** start of Text passage **

Walk on with hope in your heart

There are multiple ways to play football. There are multiple systems which work as frameworks for teams to promulgate a club’s, it’s locality’s and a country’s cultural heritage – simply by the way the team plays.

Liverpool Training Session

I’m not a local Liverpool lad, nor am I English. Far from it, I’ve grown up in a cricket frenzy locality where you need to have a knack of wielding your bat adroitly to score; and learn how to cleverly maneuver a smaller ball beyond enemy lines – but let’s not get there. As fate would have it, as clichéd around the world back then (except India), I fell in love with the beautiful game. A crueler sport of sorts, one which has been killing me every week recently.

I’ve been a Liverpool supporter for the best part of the last decade – I’m a fairly young fan. I’m also 23 – as your fairly astute mathematical mind can estimate, Liverpool football club has never won the league since I landed on planet earth. I saw Gerrard lift the Champions’ league, I saw Gerrard lift the FA cup, I saw Gerrard lift the community shield, and I saw Gerrard lift League Cup – and in all these instances, through all the games and competitions, I’ve held my head high because I felt connected with the club. Even through the adversity as Hicks and Gillette, and Hodgson, ravaged and toyed with my beloved club – some intentionally, some cluelessly, the club stood together. I’ve prayed along-with the entire world as we relentlessly pursue justice for the 96, and we shall continue to do so until we finally get it. I would be lying if I say I follow Liverpool only for the football they play.

Liverpool football club was never about results for me. I am well aware of the fact that we’re the most decorated club in England and at a point of time in history, we’ve played some of the most amazing football the world saw and perhaps, will ever witness. Maybe my words won’t be able to do enough justice to the generations of teams and the elegant football which has graced Anfield in the 70’s and the 80’s. The quality was astronomical during the heydays of Shankly, Paisley and Dalglish; and fans who lived through it were truly privileged to witness beautiful football firsthand, football which captivated plaudits and admirers from around the globe.

However, massive achievement in the past does not entitle you to a better future; just look at Man United. You’re only as good as your last game. So I have never dreamt of glory days ahead. When I started watching Liverpool, they didn’t exactly play swashbuckling football week-in week-out; maybe they played the brand of football I wanted to see once every 2-3 weeks but when they did, they did ever so beautifully. Every week, I simply looked forward to watching Liverpool play, the Liverpool way. It was about the connect I felt with the club – its mind, body and soul; its football, its culture heritage, its history.

** end of Text passage **
** start of Record set **

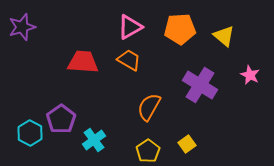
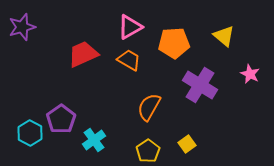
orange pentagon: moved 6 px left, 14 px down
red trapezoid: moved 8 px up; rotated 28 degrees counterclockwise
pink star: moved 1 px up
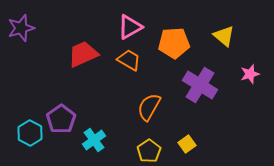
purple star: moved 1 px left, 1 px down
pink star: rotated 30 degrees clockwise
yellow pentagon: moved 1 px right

** end of Record set **
** start of Record set **

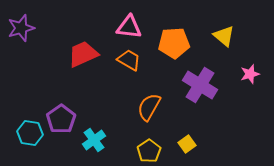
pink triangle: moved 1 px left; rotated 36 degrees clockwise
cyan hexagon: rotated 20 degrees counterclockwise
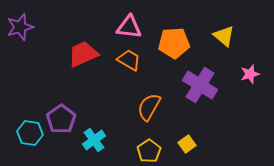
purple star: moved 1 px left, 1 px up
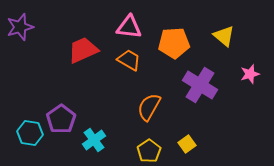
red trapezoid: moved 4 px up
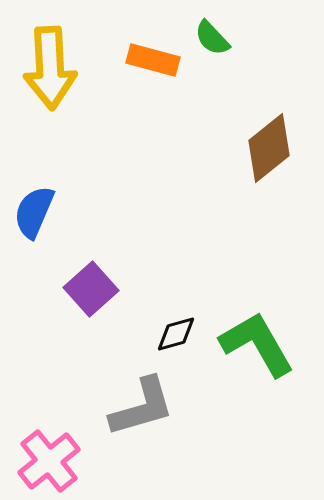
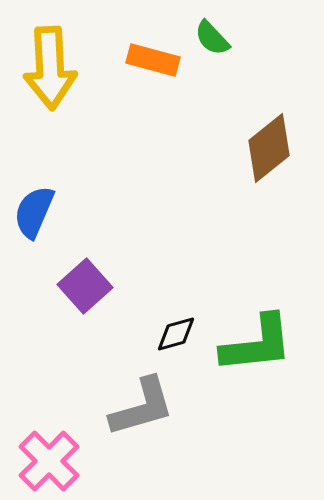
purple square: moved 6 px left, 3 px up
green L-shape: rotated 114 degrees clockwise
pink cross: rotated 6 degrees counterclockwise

** end of Record set **
** start of Record set **

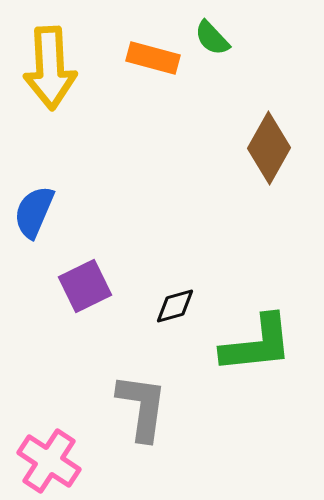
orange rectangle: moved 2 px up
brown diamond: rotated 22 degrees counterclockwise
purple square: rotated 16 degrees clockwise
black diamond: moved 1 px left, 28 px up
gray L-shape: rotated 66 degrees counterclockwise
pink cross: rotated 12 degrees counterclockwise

** end of Record set **

__Set tasks__.
• a. According to the Liverpool piece, how old is its writer?
• b. Substitute "attacking" for "swashbuckling" and write out the stretch of the Liverpool piece from "However, massive achievement" through "heritage, its history.".
Nothing in the listing is needed here.

__List of solutions__.
• a. 23

• b.
However, massive achievement in the past does not entitle you to a better future; just look at Man United. You’re only as good as your last game. So I have never dreamt of glory days ahead. When I started watching Liverpool, they didn’t exactly play attacking football week-in week-out; maybe they played the brand of football I wanted to see once every 2-3 weeks but when they did, they did ever so beautifully. Every week, I simply looked forward to watching Liverpool play, the Liverpool way. It was about the connect I felt with the club – its mind, body and soul; its football, its culture heritage, its history.